DATA
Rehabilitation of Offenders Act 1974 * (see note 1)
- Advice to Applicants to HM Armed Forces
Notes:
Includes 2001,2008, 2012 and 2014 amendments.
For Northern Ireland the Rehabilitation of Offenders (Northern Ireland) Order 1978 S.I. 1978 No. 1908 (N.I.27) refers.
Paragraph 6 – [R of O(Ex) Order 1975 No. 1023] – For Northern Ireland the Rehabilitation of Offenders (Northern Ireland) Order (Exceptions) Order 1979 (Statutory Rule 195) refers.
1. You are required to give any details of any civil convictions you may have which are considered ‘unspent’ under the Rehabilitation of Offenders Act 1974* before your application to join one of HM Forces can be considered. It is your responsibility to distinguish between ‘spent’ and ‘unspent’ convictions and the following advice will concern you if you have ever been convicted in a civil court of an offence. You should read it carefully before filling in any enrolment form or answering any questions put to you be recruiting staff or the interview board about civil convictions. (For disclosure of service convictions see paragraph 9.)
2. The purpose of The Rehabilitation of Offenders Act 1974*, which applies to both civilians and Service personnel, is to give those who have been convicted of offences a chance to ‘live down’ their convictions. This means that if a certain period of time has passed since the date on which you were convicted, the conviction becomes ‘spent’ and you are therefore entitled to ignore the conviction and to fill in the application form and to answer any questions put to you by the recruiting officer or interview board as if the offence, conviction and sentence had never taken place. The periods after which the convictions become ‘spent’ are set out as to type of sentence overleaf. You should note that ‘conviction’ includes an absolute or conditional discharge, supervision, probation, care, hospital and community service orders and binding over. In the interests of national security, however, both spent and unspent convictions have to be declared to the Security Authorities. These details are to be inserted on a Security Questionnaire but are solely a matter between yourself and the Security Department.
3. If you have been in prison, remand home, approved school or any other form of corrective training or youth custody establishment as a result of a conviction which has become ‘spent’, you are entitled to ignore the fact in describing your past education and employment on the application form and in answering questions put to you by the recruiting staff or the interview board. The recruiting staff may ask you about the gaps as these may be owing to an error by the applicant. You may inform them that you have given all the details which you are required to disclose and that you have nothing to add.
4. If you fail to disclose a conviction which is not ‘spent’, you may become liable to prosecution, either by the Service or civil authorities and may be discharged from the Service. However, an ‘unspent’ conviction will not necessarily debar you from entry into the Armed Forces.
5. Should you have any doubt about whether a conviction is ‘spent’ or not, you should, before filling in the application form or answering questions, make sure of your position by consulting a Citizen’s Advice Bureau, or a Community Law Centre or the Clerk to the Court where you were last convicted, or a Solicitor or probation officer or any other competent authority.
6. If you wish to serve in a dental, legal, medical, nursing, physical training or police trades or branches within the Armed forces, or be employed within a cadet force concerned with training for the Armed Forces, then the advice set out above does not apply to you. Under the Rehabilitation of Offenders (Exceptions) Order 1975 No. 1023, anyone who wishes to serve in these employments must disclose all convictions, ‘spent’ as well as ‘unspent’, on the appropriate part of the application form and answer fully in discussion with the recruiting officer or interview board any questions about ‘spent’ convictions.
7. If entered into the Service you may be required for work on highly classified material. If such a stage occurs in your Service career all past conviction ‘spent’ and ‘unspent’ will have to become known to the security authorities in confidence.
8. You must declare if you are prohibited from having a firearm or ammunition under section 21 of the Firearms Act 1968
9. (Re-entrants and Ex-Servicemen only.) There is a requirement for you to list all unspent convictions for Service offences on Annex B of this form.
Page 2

EXERCISE INSTRUCTIONS
Transcribe all of the lines in the records precisely.

YOUR RESPONSE
Rehabilitation of Offenders Act 1974 * (see note 1)
- Advice to Applicants to HM Armed Forces
Notes:
Includes 2001,2008, 2012 and 2014 amendments.
For Northern Ireland the Rehabilitation of Offenders (Northern Ireland) Order 1978 S.I. 1978 No. 1908 (N.I.27) refers.
Paragraph 6 – [R of O(Ex) Order 1975 No. 1023] – For Northern Ireland the Rehabilitation of Offenders (Northern Ireland) Order (Exceptions) Order 1979 (Statutory Rule 195) refers.
1. You are required to give any details of any civil convictions you may have which are considered ‘unspent’ under the Rehabilitation of Offenders Act 1974* before your application to join one of HM Forces can be considered. It is your responsibility to distinguish between ‘spent’ and ‘unspent’ convictions and the following advice will concern you if you have ever been convicted in a civil court of an offence. You should read it carefully before filling in any enrolment form or answering any questions put to you be recruiting staff or the interview board about civil convictions. (For disclosure of service convictions see paragraph 9.)
2. The purpose of The Rehabilitation of Offenders Act 1974*, which applies to both civilians and Service personnel, is to give those who have been convicted of offences a chance to ‘live down’ their convictions. This means that if a certain period of time has passed since the date on which you were convicted, the conviction becomes ‘spent’ and you are therefore entitled to ignore the conviction and to fill in the application form and to answer any questions put to you by the recruiting officer or interview board as if the offence, conviction and sentence had never taken place. The periods after which the convictions become ‘spent’ are set out as to type of sentence overleaf. You should note that ‘conviction’ includes an absolute or conditional discharge, supervision, probation, care, hospital and community service orders and binding over. In the interests of national security, however, both spent and unspent convictions have to be declared to the Security Authorities. These details are to be inserted on a Security Questionnaire but are solely a matter between yourself and the Security Department.
3. If you have been in prison, remand home, approved school or any other form of corrective training or youth custody establishment as a result of a conviction which has become ‘spent’, you are entitled to ignore the fact in describing your past education and employment on the application form and in answering questions put to you by the recruiting staff or the interview board. The recruiting staff may ask you about the gaps as these may be owing to an error by the applicant. You may inform them that you have given all the details which you are required to disclose and that you have nothing to add.
4. If you fail to disclose a conviction which is not ‘spent’, you may become liable to prosecution, either by the Service or civil authorities and may be discharged from the Service. However, an ‘unspent’ conviction will not necessarily debar you from entry into the Armed Forces.
5. Should you have any doubt about whether a conviction is ‘spent’ or not, you should, before filling in the application form or answering questions, make sure of your position by consulting a Citizen’s Advice Bureau, or a Community Law Centre or the Clerk to the Court where you were last convicted, or a Solicitor or probation officer or any other competent authority.
6. If you wish to serve in a dental, legal, medical, nursing, physical training or police trades or branches within the Armed forces, or be employed within a cadet force concerned with training for the Armed Forces, then the advice set out above does not apply to you. Under the Rehabilitation of Offenders (Exceptions) Order 1975 No. 1023, anyone who wishes to serve in these employments must disclose all convictions, ‘spent’ as well as ‘unspent’, on the appropriate part of the application form and answer fully in discussion with the recruiting officer or interview board any questions about ‘spent’ convictions.
7. If entered into the Service you may be required for work on highly classified material. If such a stage occurs in your Service career all past conviction ‘spent’ and ‘unspent’ will have to become known to the security authorities in confidence.
8. You must declare if you are prohibited from having a firearm or ammunition under section 21 of the Firearms Act 1968
9. (Re-entrants and Ex-Servicemen only.) There is a requirement for you to list all unspent convictions for Service offences on Annex B of this form.
Page 2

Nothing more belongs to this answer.